*** Supplied material ***

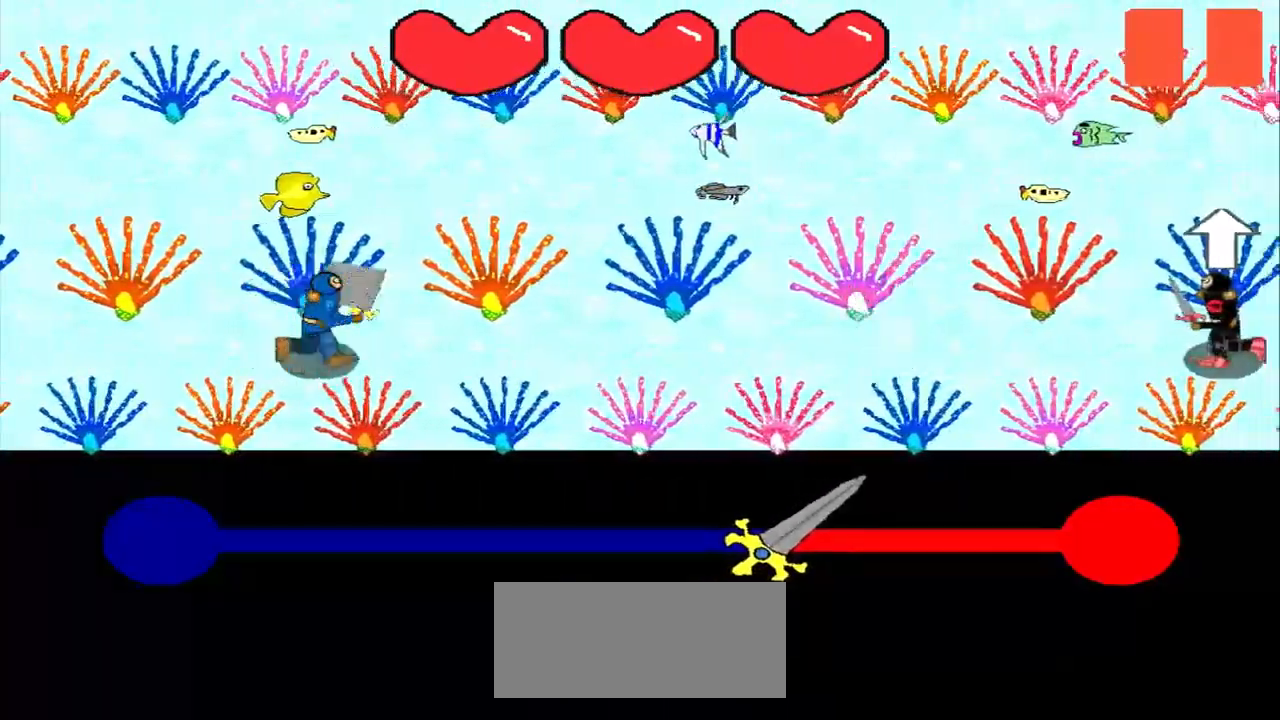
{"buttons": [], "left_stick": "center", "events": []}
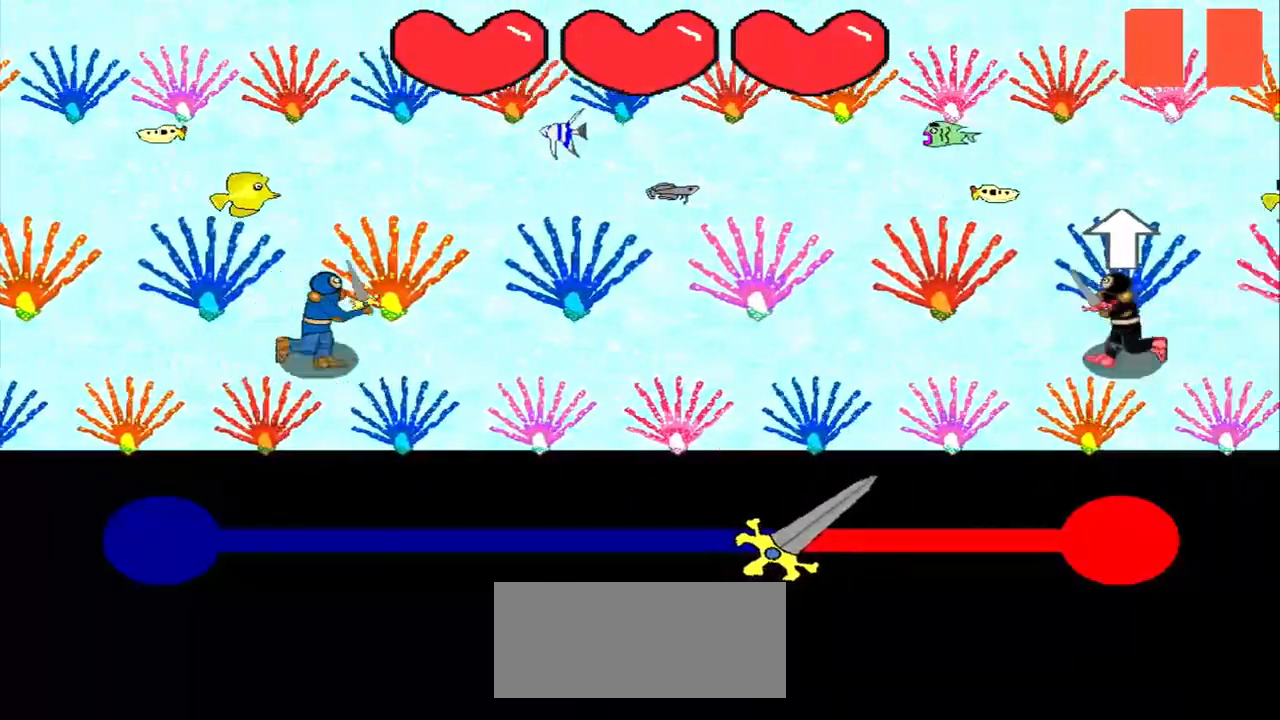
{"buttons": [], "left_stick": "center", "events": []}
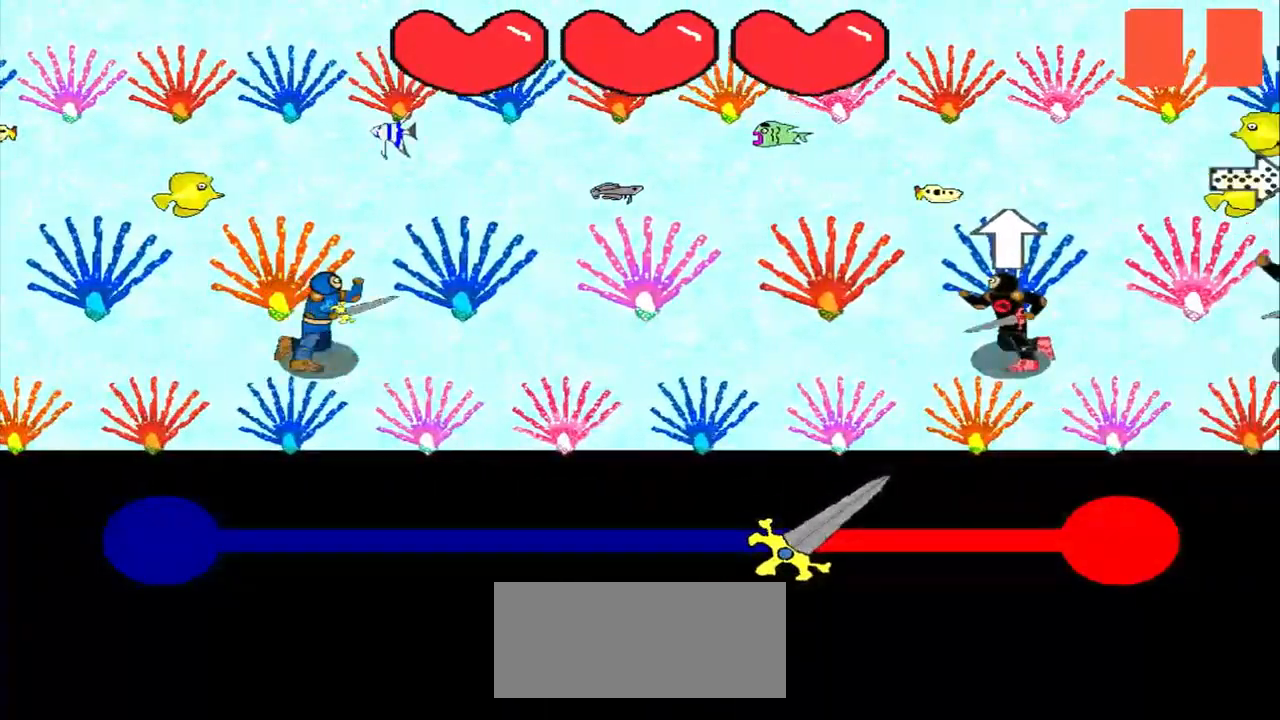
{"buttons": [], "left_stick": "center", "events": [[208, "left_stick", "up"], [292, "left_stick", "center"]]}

*** End of Supplied material ***

• What is required: All of the data above should be transcribed verbatim, with pictures omitted.

• Your response:
{"buttons": [], "left_stick": "center", "events": []}
{"buttons": [], "left_stick": "center", "events": []}
{"buttons": [], "left_stick": "center", "events": [[208, "left_stick", "up"], [292, "left_stick", "center"]]}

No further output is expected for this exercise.